Lech nadział się na „Scyzoryki”

korzym Zaczęło się od czerwonej kartki i poprzeczki. Później Lech skutecznie się bronił, a Koronie choć zdarzało się brutalnie faulować – sędzia nie decydował się na wykluczenie któregoś z graczy gospodarzy. Po kilkudziesięciu próbach dośrodkowań w samej końcówce kielczanie wykonali ten manewr jak należy. I wywalczyli trzy punkty.

***

Korona Kielce – Lech Poznań 1:0

1-0 Gołębiewski 88′

Korona: Małkowski – Golański, Dejmek, Stano, Sylwestrzak – Sobolewski (90′ Trojanowski), Markovic, Kiełb (73′ Janota), Jovanovi , Pylypchuk – Korzym (60′ Gołębiewski). Trener Jose Rojo MARTIN.

Lech: Gostomski – Możdżeń, Kamiński, Arboleda, Henriquez – Linetty, Murawski (21′ Douglas), Hamalainen, Injać (84′ Formella), Lovrencsics – Teodorczyk (60′ Ślusarski). Trener Mariusz RUMAK.

Żółte kartki: Jovanović, Pylypchuk.

Czerwona kartka: Kamiński.
Sędzia: Marcin Borski (Warszawa).
Widzów: 5 786

***

DELICJA. Akcja bramkowa Korony. Gospodarze męczyli dośrodkowania, przez cały mecz posyłając ich w pole karne Macieja Gostomskiego około 50. I w końcu, jedno z ostatnich zaowocowało bramką. Szybsza akcja, piłka na dojście i gol.
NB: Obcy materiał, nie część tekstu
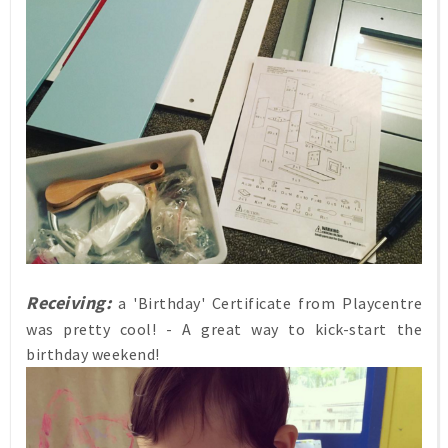
Receiving:
a 'Birthday' Certificate from Playcentre
was pretty cool! - A great way to kick-start the
birthday weekend!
ZAKALEC. Gra Marcina Kamińskiego. W 8. minucie obrońca gości zachował się beznadziejnie. Chcąc podać futbolówkę Maciejowi Gostomskiemu… nie trafił w nią, w efekcie tracąc na rzecz Macieja Korzyma. Napastnik Korony wyprzedził Kamińskiego, który ratował się faulem na wychodzącym sam na sam z bramkarzem Lecha piłkarzu. Bezdyskusyjna czerwona kartka za faul, który był skutkiem juniorskiego błędu.

SMACZEK. Już dziś w Kielcach „Kolejorz” stawił się tylko w sześciu rezerwowych. W 8. minucie czerwoną kartkę obejrzał Kamiński, która wyklucza go z udziału w piątkowym spotkaniu z Wisłą. Niepewna jest również gra w tym meczu Rafała Murawskiego, który dziś opuścił boisko już w 22. minucie. Z powodu kontuzji. Z podobnego powodu boisko na kilka minut przed końcem zszedł Dimitrije Injać. Urazów w drużynie Lecha ciąg dalszy…

NASZA WRÓŻBA. Na tę chwilę Lech traci do lidera 7 punktów. Do „pudła” aż 4 „oczka”. Jeśli „Kolejorz” chce zimować w pierwszej trójce w piątek musi ograć Wisłę Kraków a i to nie zapewni spełnienia prognozy czarodzieja wróżbity Macieja. Pozytywny wynik w meczu z „Białą Gwiazdą” jest jednak bardzo możliwy, choć prorokować nie mamy zamiaru – w ekstraklasie z pełnym przekonaniem można jedynie przewidywać słaby poziom i brak jakości.